Saturday, November 02, 2013

KSR on steroids dooms appellant in Ex parte Dumond

KSR and common sense arise in Ex parte Dumond


It is well established that “[a] person of ordinary skill is also a person
of ordinary creativity, not an automaton.” KSR Int’l Co. v. Teleflex Inc., 550
U.S. 398, 421 (2007). The obviousness analysis need not seek out precise
teachings directed to the specific subject matter of the claim, for it is proper
to take account of the inferences and creative steps that a person of ordinary
skill in the art would employ. Id. at 418. Furthermore, an improvement in
the art is obvious if “it is likely the product not of innovation but of ordinary
skill and common sense.” Id. at 421.

(...)
We have no doubt that the use of two different photoluminescent
materials in order to produce two different colors in a decorative laminate
would have been within the level of ordinary creativity in the art based on
the applied prior art of Nelson ʼ430, with or without Chien. See Perfect Web
Techs., Inc. v. InfoUSA, Inc., 587 F.3d 1324, 1329 (Fed. Cir. 2009) (“We
therefore hold that while an analysis of obviousness always depends on
evidence that supports the required Graham factual findings, it also may
include recourse to logic, judgment, and common sense available to the
person of ordinary skill that do not necessarily require explication in any
reference or expert opinion.”).(5)

(...)
footnote 5: See also DyStar Textilfarben GmbH & Co. Deutschland KG v. C.H.
Patrick Co., 464 F.3d 1356, 1367 (Fed.

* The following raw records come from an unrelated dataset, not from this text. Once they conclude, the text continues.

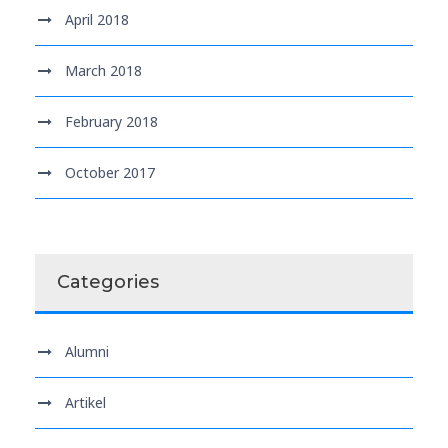
April 2018
March 2018
February 2018
October 2017
Categories
Alumni
Artikel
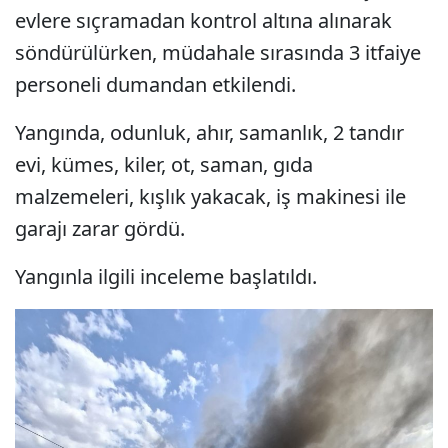
evlere sıçramadan kontrol altına alınarak
söndürülürken, müdahale sırasında 3 itfaiye
personeli dumandan etkilendi.
Yangında, odunluk, ahır, samanlık, 2 tandır
evi, kümes, kiler, ot, saman, gıda
malzemeleri, kışlık yakacak, iş makinesi ile
garajı zarar gördü.
Yangınla ilgili inceleme başlatıldı.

Cir. 2006) (“Our suggestion test is in
actuality quite flexible and not only permits, but requires, consideration of
common knowledge and common sense.”).


Elsewhere:


footnote 4: We also agree with the Examiner that the claimed design may be properly
characterized as nonfunctional descriptive material (e.g., Ans. 13). In the
context of prior art rejections, a distinction over the prior art based on
nonfunctional descriptive material is patentably inconsequential. See In re
Ngai, 367 F.3d 1336, 1339 (Fed. Cir. 2004); see also In re Gulack, 703 F.2d
1381, 1385 (Fed. Cir. 1983) (when descriptive material is not functionally
related to the substrate, the descriptive material will not distinguish the
invention from the prior art in terms of patentability).

(...)





George C. Best was on the PTAB panel.